▸ **READING PASSAGE**
# # # # # # #
A pioneer of abstract sculpture, a drastic departure from the predominant style of Rodin at the time. Simple, pure, beautiful...

Posted at 02:07 PM    

Sat - September 11, 2004

Alexander Hamilton Exhibition


New York Historical Society - 170 Central Park West

The guy on the $10 bill. Influential political, economical and legal visionary, activist and power player during the decisive early years of the US confederation. First Secretary of the Treasury and the only one of the faces on the US dollar bills to never become a president. Presumably for that we was too much of an uncompromising technocrat and not diplomatic enough...

Posted at 10:58 PM    

Sat - June 5, 2004

MoMa QNS


33st Queens Blvd.

A trip to queens to finally see where the museum of modern Art is hiding during the reconstruction of its midtown building. The old factory makes for a pretty crammed location showing 3 exhibitions: a Dieter Roth retrospective, new crossover trends in fashion photography and some excerpts from the collection. I can't wait for the new building to open again...

Posted at 02:30 PM    

Sat - May 29, 2004

Whitney Museum of American Art


945 Madison Ave (75th st.)

The last week-end of the 2004 Biennial exhibition of what the curators consider an overview of the contemporary American arts scene. Seeing how many artists presented in this exhibition are younger than I am, makes me feel old...

Posted at 02:20 PM    

Sat - May 22, 2004

Dahesh Museum of Art


580 Madison Avenu (56th st)
# # # # # # #
▸ **ENTRIES**
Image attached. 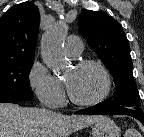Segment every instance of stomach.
<instances>
[{"instance_id": "0dacf381", "label": "stomach", "mask_w": 144, "mask_h": 137, "mask_svg": "<svg viewBox=\"0 0 144 137\" xmlns=\"http://www.w3.org/2000/svg\"><path fill=\"white\" fill-rule=\"evenodd\" d=\"M92 137H120V128L110 118L101 116L92 126Z\"/></svg>"}]
</instances>
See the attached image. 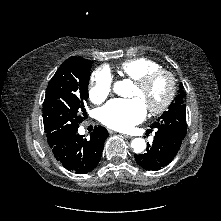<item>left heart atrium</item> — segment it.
Segmentation results:
<instances>
[{
  "label": "left heart atrium",
  "mask_w": 221,
  "mask_h": 221,
  "mask_svg": "<svg viewBox=\"0 0 221 221\" xmlns=\"http://www.w3.org/2000/svg\"><path fill=\"white\" fill-rule=\"evenodd\" d=\"M146 116V106L140 98L110 101L99 111L100 121L117 131H128Z\"/></svg>",
  "instance_id": "left-heart-atrium-1"
}]
</instances>
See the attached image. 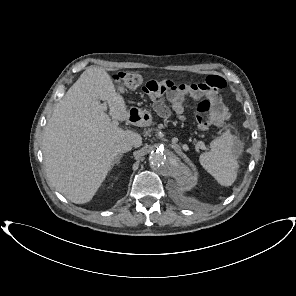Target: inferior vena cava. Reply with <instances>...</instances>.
I'll return each instance as SVG.
<instances>
[{"instance_id": "obj_1", "label": "inferior vena cava", "mask_w": 296, "mask_h": 296, "mask_svg": "<svg viewBox=\"0 0 296 296\" xmlns=\"http://www.w3.org/2000/svg\"><path fill=\"white\" fill-rule=\"evenodd\" d=\"M133 146L134 145H133L132 141L127 140V139H123V140L118 141L115 144V152L116 153H125V152L130 151Z\"/></svg>"}]
</instances>
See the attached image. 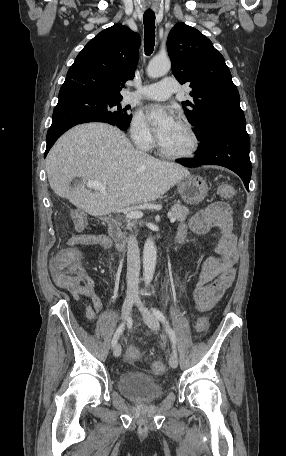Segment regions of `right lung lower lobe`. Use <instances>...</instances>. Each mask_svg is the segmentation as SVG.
<instances>
[{
  "label": "right lung lower lobe",
  "instance_id": "right-lung-lower-lobe-1",
  "mask_svg": "<svg viewBox=\"0 0 286 456\" xmlns=\"http://www.w3.org/2000/svg\"><path fill=\"white\" fill-rule=\"evenodd\" d=\"M100 98L79 87H61L59 101L53 111L52 124L47 132L46 157L54 142L71 127L95 121L93 109Z\"/></svg>",
  "mask_w": 286,
  "mask_h": 456
}]
</instances>
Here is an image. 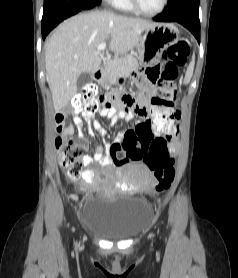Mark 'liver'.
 Listing matches in <instances>:
<instances>
[{
  "label": "liver",
  "mask_w": 238,
  "mask_h": 278,
  "mask_svg": "<svg viewBox=\"0 0 238 278\" xmlns=\"http://www.w3.org/2000/svg\"><path fill=\"white\" fill-rule=\"evenodd\" d=\"M155 24L107 11L80 13L64 21L45 49L46 78L55 111H61L77 93V80L82 73H93L100 68L97 50L100 43L110 40L109 50L124 55Z\"/></svg>",
  "instance_id": "obj_1"
}]
</instances>
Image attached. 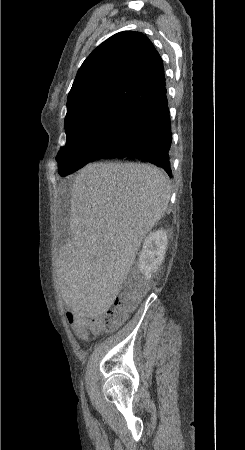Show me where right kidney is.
<instances>
[{
	"label": "right kidney",
	"instance_id": "obj_1",
	"mask_svg": "<svg viewBox=\"0 0 245 450\" xmlns=\"http://www.w3.org/2000/svg\"><path fill=\"white\" fill-rule=\"evenodd\" d=\"M167 244V234L162 229L150 233L145 238L139 255V266L146 279L149 280L151 274L156 272L163 262Z\"/></svg>",
	"mask_w": 245,
	"mask_h": 450
}]
</instances>
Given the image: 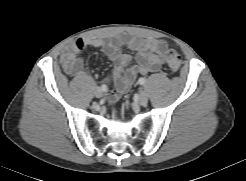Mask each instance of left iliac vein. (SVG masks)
I'll return each mask as SVG.
<instances>
[{"mask_svg":"<svg viewBox=\"0 0 246 181\" xmlns=\"http://www.w3.org/2000/svg\"><path fill=\"white\" fill-rule=\"evenodd\" d=\"M138 100L141 104H146L147 101H148V96H147V93L145 91H141L139 93V97H138Z\"/></svg>","mask_w":246,"mask_h":181,"instance_id":"left-iliac-vein-1","label":"left iliac vein"}]
</instances>
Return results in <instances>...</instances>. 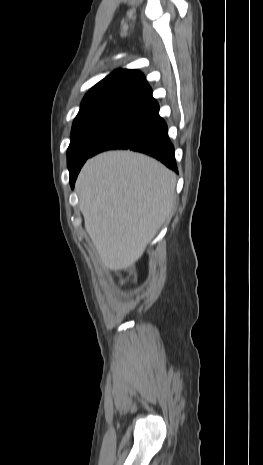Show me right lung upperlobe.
Wrapping results in <instances>:
<instances>
[{
  "instance_id": "obj_1",
  "label": "right lung upper lobe",
  "mask_w": 263,
  "mask_h": 465,
  "mask_svg": "<svg viewBox=\"0 0 263 465\" xmlns=\"http://www.w3.org/2000/svg\"><path fill=\"white\" fill-rule=\"evenodd\" d=\"M152 93L143 73L137 70H115L92 87L82 100L81 106L109 99L139 101Z\"/></svg>"
}]
</instances>
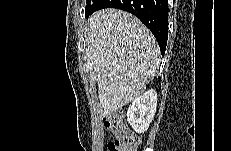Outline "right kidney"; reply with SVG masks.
I'll return each mask as SVG.
<instances>
[{"label":"right kidney","mask_w":231,"mask_h":151,"mask_svg":"<svg viewBox=\"0 0 231 151\" xmlns=\"http://www.w3.org/2000/svg\"><path fill=\"white\" fill-rule=\"evenodd\" d=\"M157 107V93L151 89L139 96L127 110V120L137 133H144L152 122Z\"/></svg>","instance_id":"right-kidney-1"}]
</instances>
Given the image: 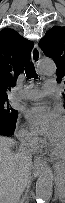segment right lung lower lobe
I'll list each match as a JSON object with an SVG mask.
<instances>
[{"instance_id": "1", "label": "right lung lower lobe", "mask_w": 65, "mask_h": 203, "mask_svg": "<svg viewBox=\"0 0 65 203\" xmlns=\"http://www.w3.org/2000/svg\"><path fill=\"white\" fill-rule=\"evenodd\" d=\"M15 124L0 123V135L9 136V135L13 134L14 130H15Z\"/></svg>"}]
</instances>
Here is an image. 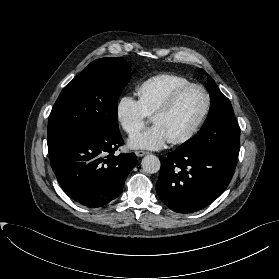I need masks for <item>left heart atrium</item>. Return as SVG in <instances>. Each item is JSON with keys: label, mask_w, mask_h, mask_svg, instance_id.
Here are the masks:
<instances>
[{"label": "left heart atrium", "mask_w": 279, "mask_h": 279, "mask_svg": "<svg viewBox=\"0 0 279 279\" xmlns=\"http://www.w3.org/2000/svg\"><path fill=\"white\" fill-rule=\"evenodd\" d=\"M169 142L164 130L154 125L152 128L141 132L129 139V146L133 149L159 150Z\"/></svg>", "instance_id": "obj_1"}]
</instances>
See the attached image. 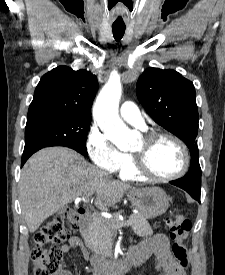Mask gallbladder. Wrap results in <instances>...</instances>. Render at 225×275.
<instances>
[{
  "instance_id": "bac80fb5",
  "label": "gallbladder",
  "mask_w": 225,
  "mask_h": 275,
  "mask_svg": "<svg viewBox=\"0 0 225 275\" xmlns=\"http://www.w3.org/2000/svg\"><path fill=\"white\" fill-rule=\"evenodd\" d=\"M63 212V209L59 210V213H62Z\"/></svg>"
}]
</instances>
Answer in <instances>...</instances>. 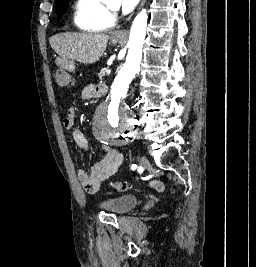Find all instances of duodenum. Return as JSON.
<instances>
[{"instance_id": "1", "label": "duodenum", "mask_w": 256, "mask_h": 267, "mask_svg": "<svg viewBox=\"0 0 256 267\" xmlns=\"http://www.w3.org/2000/svg\"><path fill=\"white\" fill-rule=\"evenodd\" d=\"M76 67L75 66H63L61 68V73H72V71H75ZM96 87H100V93L101 94H106L107 93V86L105 82H96L95 83ZM101 98H104V95H101Z\"/></svg>"}]
</instances>
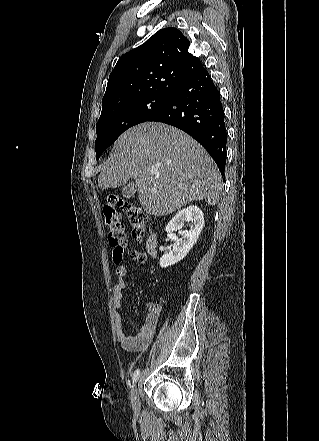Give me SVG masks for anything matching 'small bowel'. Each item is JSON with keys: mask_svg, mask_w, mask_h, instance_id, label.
Masks as SVG:
<instances>
[{"mask_svg": "<svg viewBox=\"0 0 319 441\" xmlns=\"http://www.w3.org/2000/svg\"><path fill=\"white\" fill-rule=\"evenodd\" d=\"M128 256L130 259L139 264H144L147 260L146 254L142 251L131 250ZM127 274V267L125 265L118 264L116 268V281L111 291L112 302L115 310L117 341L122 348L127 351H142L149 345L150 341L154 338L157 332L162 305L160 301L147 302L146 308L148 313L141 331L134 335L127 334L123 329L120 314L123 291L126 286L125 278Z\"/></svg>", "mask_w": 319, "mask_h": 441, "instance_id": "small-bowel-1", "label": "small bowel"}]
</instances>
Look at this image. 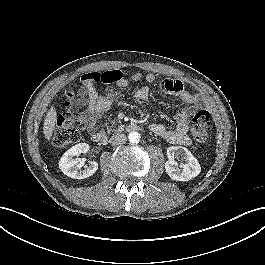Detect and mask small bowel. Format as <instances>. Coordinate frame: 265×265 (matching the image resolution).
<instances>
[{
  "instance_id": "c3829d8e",
  "label": "small bowel",
  "mask_w": 265,
  "mask_h": 265,
  "mask_svg": "<svg viewBox=\"0 0 265 265\" xmlns=\"http://www.w3.org/2000/svg\"><path fill=\"white\" fill-rule=\"evenodd\" d=\"M113 72L117 73L116 80L112 83H115L121 88L128 86L131 82H137L142 79L147 83H153L156 79L155 75L152 73L143 74L141 72H135L130 76H123L118 70ZM91 74L92 73H87L81 77V84L84 88L83 97L86 104L84 122L89 131L94 129L97 118L111 107L117 97V92L112 87H108L105 94H100L95 84L110 83L95 82L91 78ZM160 91L163 94L179 97L185 107L175 115L174 128H168L162 124L153 123L150 125L151 131L169 143L184 146L190 145L191 141L188 136L189 119L200 107L198 97L188 91L183 83L178 80H164L160 84ZM149 95L150 88L148 86H142L135 92V97L140 101L147 100Z\"/></svg>"
}]
</instances>
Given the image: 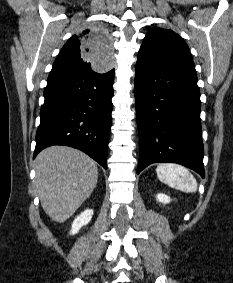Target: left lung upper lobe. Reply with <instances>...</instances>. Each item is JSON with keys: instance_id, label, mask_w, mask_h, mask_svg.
I'll list each match as a JSON object with an SVG mask.
<instances>
[{"instance_id": "1", "label": "left lung upper lobe", "mask_w": 233, "mask_h": 283, "mask_svg": "<svg viewBox=\"0 0 233 283\" xmlns=\"http://www.w3.org/2000/svg\"><path fill=\"white\" fill-rule=\"evenodd\" d=\"M140 51L158 56L186 58L192 60L185 41L169 29L154 27L145 36Z\"/></svg>"}]
</instances>
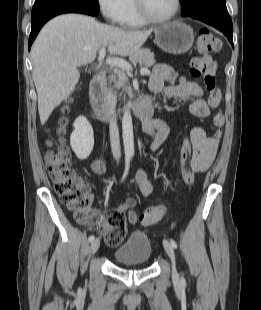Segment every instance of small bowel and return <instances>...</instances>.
I'll use <instances>...</instances> for the list:
<instances>
[{"instance_id":"small-bowel-1","label":"small bowel","mask_w":261,"mask_h":310,"mask_svg":"<svg viewBox=\"0 0 261 310\" xmlns=\"http://www.w3.org/2000/svg\"><path fill=\"white\" fill-rule=\"evenodd\" d=\"M150 86L155 93L179 102L189 103L190 112L197 117H206L210 112L208 104L203 99L202 88L192 81L177 80L176 74L168 65H160L154 70ZM143 130L150 136L152 151L157 150L165 142L169 133L168 126L161 120H151L148 130L144 127ZM184 141H188L192 147L190 170L195 173L205 171L217 154L219 139L207 136L201 127H194L190 132V138ZM89 168L93 176L101 175L106 171L105 161L102 158L95 159L90 162ZM135 183L139 191L146 196L154 192V186L143 170L137 172ZM135 204L134 199H129L120 204L115 211L126 213L129 223L136 224L138 217L132 209Z\"/></svg>"}]
</instances>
# # # # # # #
▸ **WHAT IS ASKED**
A. Reproduce the blog excerpt starting at the words "33st Queens Blvd." and ending after "Ave (75th st.)".
B. For each statement, say yes or no depending on whether the blog excerpt agrees with it, and quote the words that decide it. (i) Alexander Hamilton became a president. (ii) MoMA QNS was showing three exhibitions. (iii) The Whitney visit fell on the first weekend of the 2004 Biennial.
C. In the blog excerpt, what office was Alexander Hamilton the first to hold?

▸ **RESPONSES IN ORDER**
A.
33st Queens Blvd.

A trip to queens to finally see where the museum of modern Art is hiding during the reconstruction of its midtown building. The old factory makes for a pretty crammed location showing 3 exhibitions: a Dieter Roth retrospective, new crossover trends in fashion photography and some excerpts from the collection. I can't wait for the new building to open again...

Posted at 02:30 PM    

Sat - May 29, 2004

Whitney Museum of American Art


945 Madison Ave (75th st.)

B.
(i) No: "the only one of the faces on the US dollar bills to never become a president"
(ii) Yes: "showing 3 exhibitions"
(iii) No: "The last week-end of the 2004 Biennial exhibition"

C. Secretary of the Treasury.